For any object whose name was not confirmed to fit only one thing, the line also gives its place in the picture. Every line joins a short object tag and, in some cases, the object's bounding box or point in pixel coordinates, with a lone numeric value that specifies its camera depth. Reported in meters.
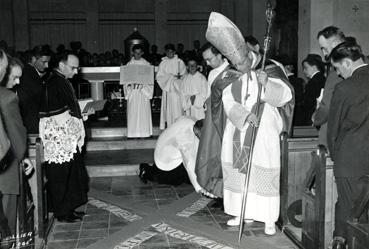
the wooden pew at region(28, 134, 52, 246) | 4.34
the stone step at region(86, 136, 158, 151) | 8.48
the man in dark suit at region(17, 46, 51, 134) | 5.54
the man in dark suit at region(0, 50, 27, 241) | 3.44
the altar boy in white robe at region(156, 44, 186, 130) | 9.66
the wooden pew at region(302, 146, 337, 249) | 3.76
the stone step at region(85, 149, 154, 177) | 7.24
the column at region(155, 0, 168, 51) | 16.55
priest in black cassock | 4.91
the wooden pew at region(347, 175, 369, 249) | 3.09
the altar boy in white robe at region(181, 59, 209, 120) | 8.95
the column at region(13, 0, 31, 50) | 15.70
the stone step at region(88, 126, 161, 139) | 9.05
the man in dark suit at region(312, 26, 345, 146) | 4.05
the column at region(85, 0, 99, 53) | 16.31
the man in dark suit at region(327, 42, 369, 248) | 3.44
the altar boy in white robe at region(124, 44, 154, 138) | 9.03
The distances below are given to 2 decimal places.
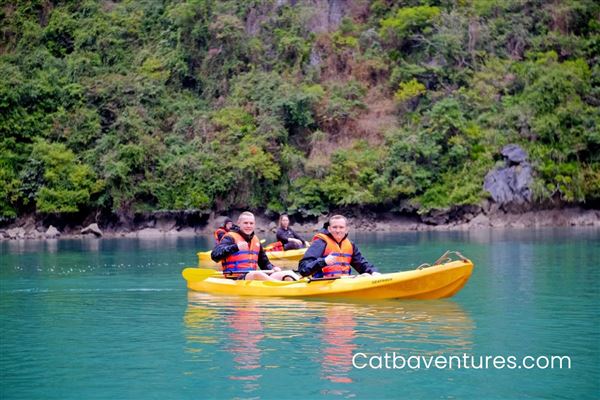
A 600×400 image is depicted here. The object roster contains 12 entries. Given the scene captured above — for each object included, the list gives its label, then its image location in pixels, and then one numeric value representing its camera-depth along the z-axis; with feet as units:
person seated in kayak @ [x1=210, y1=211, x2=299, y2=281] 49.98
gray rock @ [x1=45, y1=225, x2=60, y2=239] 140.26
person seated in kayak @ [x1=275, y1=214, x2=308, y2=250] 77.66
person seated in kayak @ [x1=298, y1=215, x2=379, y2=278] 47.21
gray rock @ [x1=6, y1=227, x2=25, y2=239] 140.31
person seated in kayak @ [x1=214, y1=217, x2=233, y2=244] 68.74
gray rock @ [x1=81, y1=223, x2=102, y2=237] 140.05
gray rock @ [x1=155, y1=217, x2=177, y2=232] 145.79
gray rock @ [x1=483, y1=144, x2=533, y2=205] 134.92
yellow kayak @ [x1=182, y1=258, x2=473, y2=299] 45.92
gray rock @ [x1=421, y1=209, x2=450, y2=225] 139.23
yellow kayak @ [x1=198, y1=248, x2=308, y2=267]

:: Problem to solve ::
Extract, word for word, every line from the one holding "the man in dark suit at region(0, 50, 27, 241)" through the closing line of the data above. Do not include any pictures.

:: Expected output ::
the man in dark suit at region(0, 50, 27, 241) | 3.44
the altar boy in white robe at region(156, 44, 186, 130) | 9.66
the wooden pew at region(302, 146, 337, 249) | 3.76
the stone step at region(85, 149, 154, 177) | 7.24
the column at region(155, 0, 168, 51) | 16.55
priest in black cassock | 4.91
the wooden pew at region(347, 175, 369, 249) | 3.09
the altar boy in white robe at region(181, 59, 209, 120) | 8.95
the column at region(13, 0, 31, 50) | 15.70
the stone step at region(88, 126, 161, 139) | 9.05
the man in dark suit at region(312, 26, 345, 146) | 4.05
the column at region(85, 0, 99, 53) | 16.31
the man in dark suit at region(327, 42, 369, 248) | 3.44
the altar boy in white robe at region(124, 44, 154, 138) | 9.03
The distances below are given to 2 decimal places.
A 600×400 image is depicted here. The object roster contains 12 entries. Given the scene captured above — for each object included, the list gives its label, then its image location in pixels, and then one numeric value representing its camera-depth along the z-axis; with feet as units:
person seated in kayak @ [x1=210, y1=211, x2=299, y2=281] 49.98
gray rock @ [x1=45, y1=225, x2=60, y2=239] 140.26
person seated in kayak @ [x1=275, y1=214, x2=308, y2=250] 77.66
person seated in kayak @ [x1=298, y1=215, x2=379, y2=278] 47.21
gray rock @ [x1=6, y1=227, x2=25, y2=239] 140.31
person seated in kayak @ [x1=214, y1=217, x2=233, y2=244] 68.74
gray rock @ [x1=81, y1=223, x2=102, y2=237] 140.05
gray rock @ [x1=155, y1=217, x2=177, y2=232] 145.79
gray rock @ [x1=483, y1=144, x2=533, y2=205] 134.92
yellow kayak @ [x1=182, y1=258, x2=473, y2=299] 45.92
gray rock @ [x1=421, y1=209, x2=450, y2=225] 139.23
yellow kayak @ [x1=198, y1=248, x2=308, y2=267]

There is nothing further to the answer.